Coffee Forensics, Crimes against Coffee

On a trip back from Norwalk, Ohio, I stopped at a cute cafe. When I visit  a new restaurant or cafe, I ask for a cup of their best coffee and a double shot of espresso. This is my version of forensics, coffee forensics. I am deciding based on the facts whether they are breaking the law, coffee-wise. There is often evidence of clearly stale coffee- when the grinder’s hopper is filled with coffee beans, I am almost certain that the coffee will be stale. When I visit a roaster and their cafe has a wall of extremely dark roasted coffee, I’m sure that the flavor profile will be suspect. When there are more flavor syrups available than types of single origin coffees, I know that I won’t want to taste the coffee black and I’m 100% certain that the barista will ask, “Should I save room for cream?” Have you ever walked out of a cafe and dumped out the cup of coffee in the garbage outside after a few sips? I have.

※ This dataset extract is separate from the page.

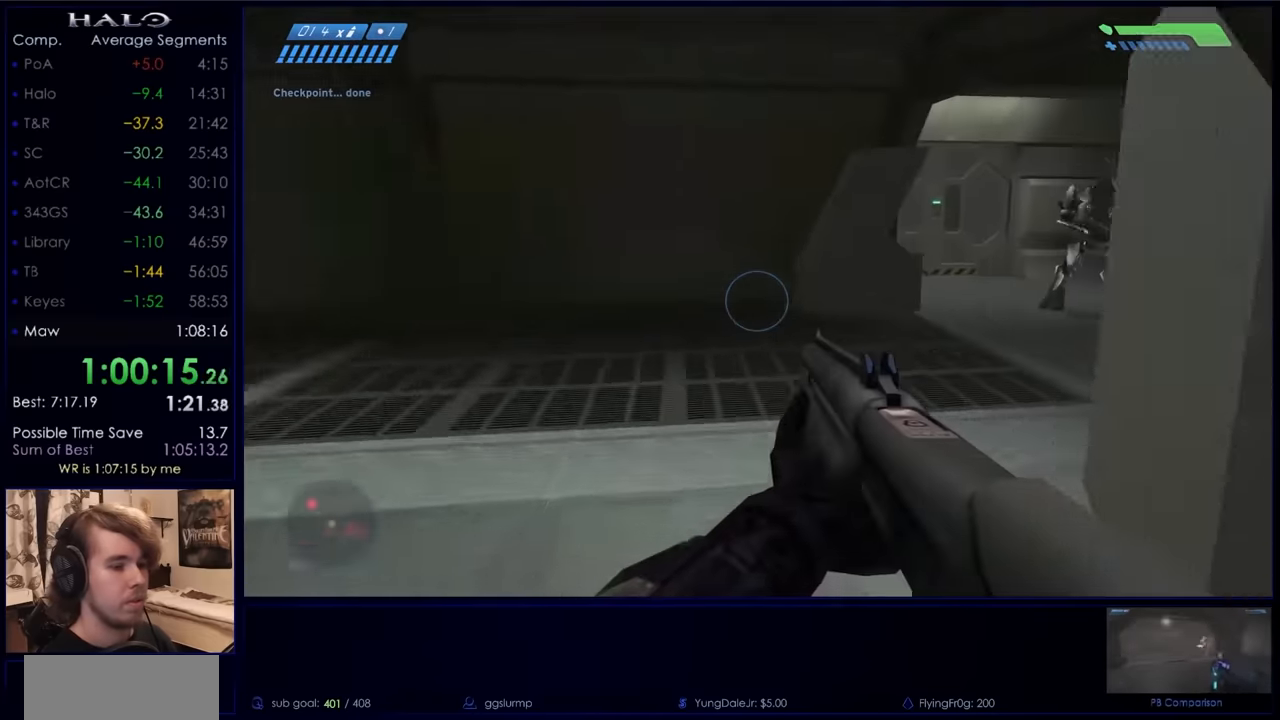
{"keys": ["w"], "mouse": [], "events": []}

So, the cup of their house blend was okay, but over-roasted. The espresso was different. The first sips were lovely with chocolaty notes and some pungency that you expect from a dark roast. However, as the espresso cooled down, the coffee was absolutely unpalatable. You may expect a coffee roaster to be unfairly subjective and believe that they have the best coffee, ever. Yet, I truly have great willingness to give anyone’s coffee a chance. For example, on my trip to Baltimore, I stopped in at Dublin Coffee Roasters in Frederick and enjoyed cup after cup of wonderful coffee. The coffee roaster, Serina, gave me a tour of her roasting facility and I happily tried several of her coffee blends. But, I digress. My point is that the first and last impressions are important. Sometimes, I’ll roast a single origin coffee, cup it and love the first impression. The first hot sips, the glorious aromatics, and the smooth and interesting mouthfeel. After letting the coffee cool down to room temperature, some coffees change drastically to a poor cup. Is it 

Coffee forensics include “Drinking for the Cycle” with each coffee, #FIVEPT (French Press, Iced, Vacuum Syphon, Espresso, Pourover, and Turkish.) Every brewing style brings different notes, mouthfeel, body, depth from each coffee. Then, we ask, how does the coffee taste immediately after roasting, and every day afterwards until its timely demise (2.5 weeks)? Finally, and often most importantly, how does it taste when it cools completely? There are some coffees that I’ve roasted and cupped that die completely when they cool down. They become just a plain cup of coffee with nothing interesting. Others taste off or have bad flavors. The thoughtful coffee roaster tries to imagine all of the different situations that the customer will brew and serve their coffee.